Gottheimer said keeping vital parts of Keeping Kids Fed needs to be a top priority during the upcoming government budget vote.
Why school lunch is important
“It will feed our children, avoid the massive administrative costs of the old program and end the stigma around the school lunch program that has existed for far too long,” he said.
He stressed it’s vitally important to make sure “no child in New Jersey ever has to sit in a classroom hungry, focused on how they might get their next meal, not on the textbook in front of them.”
He pointed out that all too often kids that are hungry don’t do well in school, because there is a “decreased ability to focus, decreased physical activity, stomach aches, headaches, depression and anxiety.”
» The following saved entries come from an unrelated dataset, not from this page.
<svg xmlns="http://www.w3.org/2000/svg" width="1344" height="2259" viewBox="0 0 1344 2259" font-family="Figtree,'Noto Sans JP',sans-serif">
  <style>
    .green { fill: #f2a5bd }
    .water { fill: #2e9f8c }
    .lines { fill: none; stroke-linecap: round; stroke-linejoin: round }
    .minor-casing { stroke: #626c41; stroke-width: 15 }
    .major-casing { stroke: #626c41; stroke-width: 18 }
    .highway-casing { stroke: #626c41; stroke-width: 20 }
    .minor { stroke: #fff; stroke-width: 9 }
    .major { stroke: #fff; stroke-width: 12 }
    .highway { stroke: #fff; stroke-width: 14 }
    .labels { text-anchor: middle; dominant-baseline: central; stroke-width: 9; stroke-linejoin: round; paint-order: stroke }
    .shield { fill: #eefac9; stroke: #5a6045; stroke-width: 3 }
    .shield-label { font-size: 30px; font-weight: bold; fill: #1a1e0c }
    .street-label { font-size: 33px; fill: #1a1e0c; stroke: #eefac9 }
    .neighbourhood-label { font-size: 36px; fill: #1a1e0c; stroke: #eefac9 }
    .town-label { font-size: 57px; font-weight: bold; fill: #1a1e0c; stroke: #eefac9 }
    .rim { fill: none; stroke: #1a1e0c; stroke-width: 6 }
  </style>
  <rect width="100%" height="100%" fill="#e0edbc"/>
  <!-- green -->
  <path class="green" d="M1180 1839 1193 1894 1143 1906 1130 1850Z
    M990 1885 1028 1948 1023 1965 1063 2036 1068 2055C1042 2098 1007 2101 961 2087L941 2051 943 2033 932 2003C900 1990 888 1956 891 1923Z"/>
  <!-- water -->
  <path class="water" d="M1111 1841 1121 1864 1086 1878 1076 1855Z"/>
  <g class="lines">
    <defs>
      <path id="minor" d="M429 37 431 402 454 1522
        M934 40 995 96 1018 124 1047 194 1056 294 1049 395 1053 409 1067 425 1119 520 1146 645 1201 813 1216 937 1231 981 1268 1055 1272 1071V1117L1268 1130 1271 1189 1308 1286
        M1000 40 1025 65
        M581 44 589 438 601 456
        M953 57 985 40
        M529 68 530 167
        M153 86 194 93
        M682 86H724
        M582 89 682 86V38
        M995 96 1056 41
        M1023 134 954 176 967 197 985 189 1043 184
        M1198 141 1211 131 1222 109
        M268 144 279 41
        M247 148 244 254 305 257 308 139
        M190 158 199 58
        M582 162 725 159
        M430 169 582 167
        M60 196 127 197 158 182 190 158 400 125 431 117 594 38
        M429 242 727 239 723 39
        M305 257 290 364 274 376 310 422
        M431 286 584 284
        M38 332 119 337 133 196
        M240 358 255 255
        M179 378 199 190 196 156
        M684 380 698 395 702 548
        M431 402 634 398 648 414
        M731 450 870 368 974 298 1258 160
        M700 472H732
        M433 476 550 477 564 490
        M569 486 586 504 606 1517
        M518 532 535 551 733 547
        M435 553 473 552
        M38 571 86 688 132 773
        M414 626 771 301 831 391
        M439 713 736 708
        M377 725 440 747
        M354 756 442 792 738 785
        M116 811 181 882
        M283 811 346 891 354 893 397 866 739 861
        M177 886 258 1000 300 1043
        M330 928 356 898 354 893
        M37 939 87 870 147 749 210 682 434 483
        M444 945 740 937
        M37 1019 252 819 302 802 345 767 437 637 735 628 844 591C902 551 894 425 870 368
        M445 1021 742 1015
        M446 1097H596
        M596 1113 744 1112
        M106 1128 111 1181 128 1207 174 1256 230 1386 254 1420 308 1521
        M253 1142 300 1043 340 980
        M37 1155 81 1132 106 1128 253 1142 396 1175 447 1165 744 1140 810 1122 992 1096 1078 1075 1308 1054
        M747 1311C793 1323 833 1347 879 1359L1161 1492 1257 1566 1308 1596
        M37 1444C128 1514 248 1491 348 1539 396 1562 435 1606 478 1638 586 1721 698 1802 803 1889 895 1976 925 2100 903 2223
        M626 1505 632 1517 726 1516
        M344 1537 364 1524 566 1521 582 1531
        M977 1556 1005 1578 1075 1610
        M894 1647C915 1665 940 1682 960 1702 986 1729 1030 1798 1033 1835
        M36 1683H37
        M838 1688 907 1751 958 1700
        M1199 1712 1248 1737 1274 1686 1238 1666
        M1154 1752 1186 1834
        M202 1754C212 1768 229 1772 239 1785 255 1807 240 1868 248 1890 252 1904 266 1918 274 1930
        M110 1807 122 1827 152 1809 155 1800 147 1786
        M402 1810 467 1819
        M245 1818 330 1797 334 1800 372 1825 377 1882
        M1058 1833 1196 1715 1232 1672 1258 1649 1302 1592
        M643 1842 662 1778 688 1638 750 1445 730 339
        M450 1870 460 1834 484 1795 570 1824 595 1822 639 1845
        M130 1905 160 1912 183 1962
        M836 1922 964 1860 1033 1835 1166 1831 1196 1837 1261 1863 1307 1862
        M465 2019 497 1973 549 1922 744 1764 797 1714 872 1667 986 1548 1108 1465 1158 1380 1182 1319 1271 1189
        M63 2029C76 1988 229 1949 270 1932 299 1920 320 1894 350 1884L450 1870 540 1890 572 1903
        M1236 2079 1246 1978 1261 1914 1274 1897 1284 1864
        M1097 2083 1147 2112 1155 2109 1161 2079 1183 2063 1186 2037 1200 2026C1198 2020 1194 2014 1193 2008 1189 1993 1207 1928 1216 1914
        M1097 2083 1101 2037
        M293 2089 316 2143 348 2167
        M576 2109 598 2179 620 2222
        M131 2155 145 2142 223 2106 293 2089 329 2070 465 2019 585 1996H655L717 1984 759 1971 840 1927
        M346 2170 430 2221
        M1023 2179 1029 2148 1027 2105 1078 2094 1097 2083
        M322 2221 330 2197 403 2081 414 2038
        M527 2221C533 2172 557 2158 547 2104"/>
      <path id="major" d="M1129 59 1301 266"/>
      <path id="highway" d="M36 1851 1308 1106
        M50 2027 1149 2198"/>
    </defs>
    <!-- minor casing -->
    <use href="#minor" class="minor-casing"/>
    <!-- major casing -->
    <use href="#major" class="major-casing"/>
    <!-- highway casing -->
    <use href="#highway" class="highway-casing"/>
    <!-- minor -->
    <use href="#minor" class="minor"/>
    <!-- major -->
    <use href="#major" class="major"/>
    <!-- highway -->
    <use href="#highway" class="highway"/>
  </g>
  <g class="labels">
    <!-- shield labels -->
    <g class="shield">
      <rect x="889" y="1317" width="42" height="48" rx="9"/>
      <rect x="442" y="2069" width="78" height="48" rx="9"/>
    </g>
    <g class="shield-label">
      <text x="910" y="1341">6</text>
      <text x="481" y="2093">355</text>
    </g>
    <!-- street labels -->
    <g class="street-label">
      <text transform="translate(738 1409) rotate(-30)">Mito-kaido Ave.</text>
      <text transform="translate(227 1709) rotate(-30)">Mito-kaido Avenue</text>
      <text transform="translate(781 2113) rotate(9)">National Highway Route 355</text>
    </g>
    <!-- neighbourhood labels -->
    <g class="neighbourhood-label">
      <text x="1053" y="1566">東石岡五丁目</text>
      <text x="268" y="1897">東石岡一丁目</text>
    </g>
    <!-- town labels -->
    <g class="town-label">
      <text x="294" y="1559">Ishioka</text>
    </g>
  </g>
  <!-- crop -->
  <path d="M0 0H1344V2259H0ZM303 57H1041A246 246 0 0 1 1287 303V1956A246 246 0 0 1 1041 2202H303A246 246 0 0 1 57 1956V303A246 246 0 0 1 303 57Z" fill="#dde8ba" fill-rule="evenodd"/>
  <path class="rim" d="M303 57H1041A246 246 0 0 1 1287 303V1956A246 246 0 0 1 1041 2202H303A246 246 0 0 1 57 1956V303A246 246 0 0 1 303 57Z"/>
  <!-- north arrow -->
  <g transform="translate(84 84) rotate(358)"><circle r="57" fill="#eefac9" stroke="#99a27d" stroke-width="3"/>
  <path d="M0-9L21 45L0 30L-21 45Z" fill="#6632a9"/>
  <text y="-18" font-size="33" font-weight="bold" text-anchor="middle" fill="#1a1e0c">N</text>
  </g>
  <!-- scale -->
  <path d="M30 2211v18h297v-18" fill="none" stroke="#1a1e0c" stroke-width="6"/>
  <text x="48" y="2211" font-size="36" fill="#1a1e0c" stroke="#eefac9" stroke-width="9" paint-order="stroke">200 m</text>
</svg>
“You can’t propel a rocket without fuel and the same goes for a growing student,” he said. “They’re rockets ready to take off for a successful life and career but they won’t reach their dreams without the fuel they need every single day.”
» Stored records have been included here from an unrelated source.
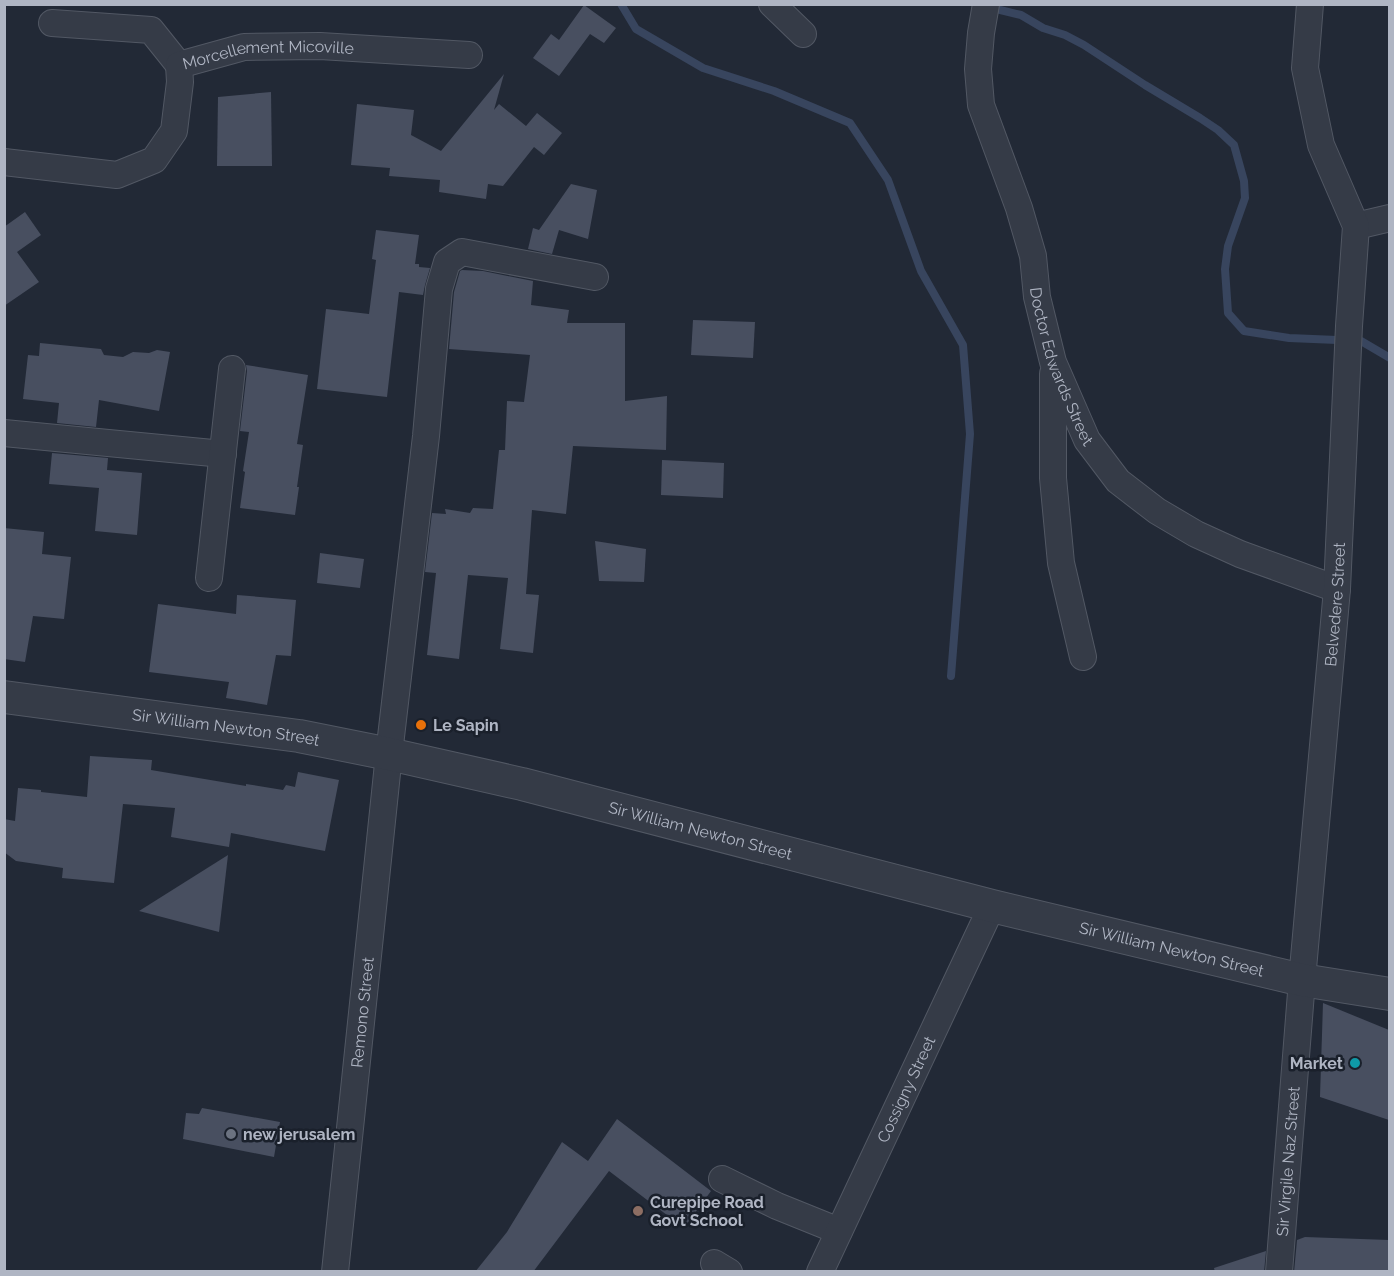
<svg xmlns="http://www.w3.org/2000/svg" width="1394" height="1276" viewBox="0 0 1394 1276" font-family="Raleway,sans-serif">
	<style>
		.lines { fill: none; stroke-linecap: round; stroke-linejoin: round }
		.stream { stroke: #38455e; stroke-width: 8 }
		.building { fill: #484f60 }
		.minor-casing { stroke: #525864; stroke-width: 28 }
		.tertiary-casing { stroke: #525864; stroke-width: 34 }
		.minor { stroke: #353b47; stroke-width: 26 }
		.tertiary { stroke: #353b47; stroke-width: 32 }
		.food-dot { fill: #e8710a; stroke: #1a202b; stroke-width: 2 }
		.culture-dot { fill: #0f9aa8; stroke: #1a202b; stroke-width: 2 }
		.worship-dot { fill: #6b7280; stroke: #1a202b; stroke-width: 2 }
		.education-dot { fill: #8d6e63; stroke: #1a202b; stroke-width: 2 }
		.labels { text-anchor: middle; stroke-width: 5; stroke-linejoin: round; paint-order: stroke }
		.street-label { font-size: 16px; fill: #afb5c3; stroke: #1a202b }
		.poi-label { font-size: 16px; font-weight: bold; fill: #afb5c3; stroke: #1a202b; text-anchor: start }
	</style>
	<rect width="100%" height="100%" fill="#222936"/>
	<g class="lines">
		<!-- stream -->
		<g class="stream">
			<path d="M 621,4 L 636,29 L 703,68 L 774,91 L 850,123 L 888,180 L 921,271 L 963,345 L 970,434 L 951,676"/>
			<path d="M 988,7 L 1021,15 L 1043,28 L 1065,35 L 1084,45 L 1145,85 L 1200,118 L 1218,130 L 1234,145 L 1244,181 L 1245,198 L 1228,246 L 1225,269 L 1228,313 L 1244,331 L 1289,338 L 1361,341 L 1390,358"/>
		</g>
	</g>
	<!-- building -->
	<g class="building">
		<path d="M 584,5 L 616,28 L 604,43 L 590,34 L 559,76 L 533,58 L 551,34 L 559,40 Z"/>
		<path d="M 504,74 L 494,110 L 499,104 L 526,126 L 537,113 L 562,133 L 544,155 L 534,147 L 503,186 L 488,184 L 486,199 L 439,192 L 440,180 L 389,176 L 390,168 L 351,165 L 357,104 L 414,110 L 411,135 L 441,151 Z"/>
		<path d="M 271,92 L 272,166 L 217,166 L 218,97 Z"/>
		<path d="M 571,184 L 597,190 L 588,239 L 559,230 L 552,254 L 528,249 L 533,228 L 539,230 Z"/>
		<path d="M 25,212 L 41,235 L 17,252 L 39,282 L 4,306 L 4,227 Z"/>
		<path d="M 376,230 L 419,235 L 415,264 L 419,264 L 419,267 L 430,268 L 425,285 L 423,295 L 399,292 L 387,397 L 317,389 L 326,309 L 369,314 L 376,260 L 372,259 Z"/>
		<path d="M 462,270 L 483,271 L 533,281 L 531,305 L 569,310 L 567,323 L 625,323 L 625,401 L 667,396 L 666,450 L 573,446 L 566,514 L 532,510 L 526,594 L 539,595 L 533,653 L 500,649 L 508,578 L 468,575 L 459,659 L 427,655 L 436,573 L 425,572 L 432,513 L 446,514 L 445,509 L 470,513 L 473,508 L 493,509 L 499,450 L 505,450 L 507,401 L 524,402 L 530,355 L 449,349 L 454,292 L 460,271 Z"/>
		<path d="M 693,320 L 755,322 L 753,358 L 691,355 Z"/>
		<path d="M 40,343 L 101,349 L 104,355 L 123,357 L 133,352 L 149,353 L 157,350 L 170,352 L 159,411 L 99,400 L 96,427 L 57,423 L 59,403 L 23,399 L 28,355 L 39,356 Z"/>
		<path d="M 246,365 L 308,375 L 297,444 L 303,445 L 297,487 L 299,487 L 295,515 L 240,508 L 245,472 L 243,471 L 249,432 L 240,431 L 247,371 Z"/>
		<path d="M 52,453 L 108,458 L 107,470 L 142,473 L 137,535 L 95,531 L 99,488 L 49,484 Z"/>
		<path d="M 662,460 L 724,463 L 723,498 L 661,495 Z"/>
		<path d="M 4,528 L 44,532 L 42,554 L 71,557 L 64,619 L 33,616 L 25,662 L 4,659 Z"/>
		<path d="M 595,541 L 646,549 L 644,582 L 599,581 Z"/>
		<path d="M 320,553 L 364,559 L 360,588 L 317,583 Z"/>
		<path d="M 237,595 L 296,600 L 291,656 L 276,655 L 267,705 L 226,698 L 229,682 L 149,672 L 158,604 L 236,614 Z"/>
		<path d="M 90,756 L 152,760 L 151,770 L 246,786 L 246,784 L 283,790 L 286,785 L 295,787 L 298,772 L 339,780 L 325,851 L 231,833 L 229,847 L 171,837 L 175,808 L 123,804 L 114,883 L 62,878 L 63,868 L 16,861 L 4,852 L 4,819 L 15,821 L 18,788 L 41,790 L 41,792 L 87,797 Z"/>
		<path d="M 228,855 L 219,932 L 139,911 Z"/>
		<path d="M 1323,1003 L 1389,1030 L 1389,1120 L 1320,1097 Z"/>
		<path d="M 202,1108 L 280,1122 L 274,1157 L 183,1139 L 186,1113 L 199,1114 Z"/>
		<path d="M 617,1119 L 711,1191 L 684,1228 L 609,1171 L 533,1272 L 475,1272 L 507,1232 L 562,1142 L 588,1161 Z"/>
		<path d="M 1305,1237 L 1389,1240 L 1389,1272 L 1294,1272 L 1297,1240 Z"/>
		<path d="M 1266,1251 L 1264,1272 L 1215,1272 L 1214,1268 Z"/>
	</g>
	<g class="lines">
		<!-- minor casing -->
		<g class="minor-casing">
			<g id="minor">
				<path d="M 772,4 L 803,34"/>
				<path id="s1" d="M 986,4 L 981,33 L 978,69 L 981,105 L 1019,208 L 1033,256 L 1037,297 L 1053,362 L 1087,440 L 1118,481 L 1157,511 L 1196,534 L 1240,554 L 1337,589"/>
				<path d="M 52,23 L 151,30 L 179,65"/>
				<path id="s2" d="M 4,162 L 117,175 L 154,160 L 174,131 L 180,82 L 179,65 L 244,47 L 320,46 L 469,55"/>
				<path d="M 1356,226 L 1390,218"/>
				<path d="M 1053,374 L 1053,478 L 1061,563 L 1083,657"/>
				<path d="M 4,433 L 223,454"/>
				<path d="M 209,578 L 232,369"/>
				<path d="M 722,1179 L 777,1206 L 839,1231"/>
				<path d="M 714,1263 L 729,1272"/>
				<path id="s3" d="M 335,1272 L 389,754 L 426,436 L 439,289 L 447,262 L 462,252 L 595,277"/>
				<path id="s4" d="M 820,1272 L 992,906"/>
				<path id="s5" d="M 1279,1272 L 1302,980 L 1337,589 L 1349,326 L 1356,226 L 1321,145 L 1305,68 L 1310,4"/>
			</g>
		</g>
		<!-- tertiary casing -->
		<g class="tertiary-casing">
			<g id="tertiary">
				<path id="s6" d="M 4,697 L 299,736 L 389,754 L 522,784 L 992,906 L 1302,980 L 1390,994"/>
			</g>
		</g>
		<!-- minor -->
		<use href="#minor" class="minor"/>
		<!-- tertiary -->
		<use href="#tertiary" class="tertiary"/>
	</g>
	<!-- markers -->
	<circle class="food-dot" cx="421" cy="725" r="6"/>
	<circle class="culture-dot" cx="1355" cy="1063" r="6"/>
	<circle class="worship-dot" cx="231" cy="1134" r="6"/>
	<circle class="education-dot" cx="638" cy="1211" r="6"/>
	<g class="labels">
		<!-- street labels -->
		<g class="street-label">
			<text dy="6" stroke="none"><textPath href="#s2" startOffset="346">Morcellement Micoville</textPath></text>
			<text dy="6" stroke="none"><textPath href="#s1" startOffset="376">Doctor Edwards Street</textPath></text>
			<text dy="6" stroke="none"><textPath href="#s5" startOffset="670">Belvedere Street</textPath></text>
			<text dy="6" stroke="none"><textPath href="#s6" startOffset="224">Sir William Newton Street</textPath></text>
			<text dy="6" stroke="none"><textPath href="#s6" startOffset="710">Sir William Newton Street</textPath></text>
			<text dy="6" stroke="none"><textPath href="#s6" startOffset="1196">Sir William Newton Street</textPath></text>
			<text dy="6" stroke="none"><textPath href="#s3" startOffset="261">Remono Street</textPath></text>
			<text dy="6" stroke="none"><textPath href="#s4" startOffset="202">Cossigny Street</textPath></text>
			<text dy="6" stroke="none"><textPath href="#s5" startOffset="111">Sir Virgile Naz Street</textPath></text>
		</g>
		<!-- poi labels -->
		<g class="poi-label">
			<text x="433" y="731">Le Sapin</text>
			<text x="1343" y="1069" text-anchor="end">Market</text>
			<text x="243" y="1140">new jerusalem</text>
			<text x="650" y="1208">Curepipe Road<tspan x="650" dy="18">Govt School</tspan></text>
		</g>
	</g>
	<!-- border -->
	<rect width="1394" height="1276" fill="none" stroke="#afb5c3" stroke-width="12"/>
</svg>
Congressman says there's too much red tape
Under the current system in New Jersey, if a school district has fewer than five percent of students below the federal threshold, they are not required to participate in school-provided lunch programs.
If the district has more than 20% of their students under the federal threshold, then they are required to provide both lunch and breakfast. However, under the current red-tape-laced bureaucratic system, there are many kids on the cusp of the federal threshold who would still go hungry in school.
Gottheimer said “we cannot continue to play these ridiculous and complicated games with the health and futures of our children. We’re wasting time and money trying to figure out which school district qualifies, and which students are eligible, all while knowing that there are children who need to be fed that aren’t being fed. These kids are suffering because of bureaucracy.”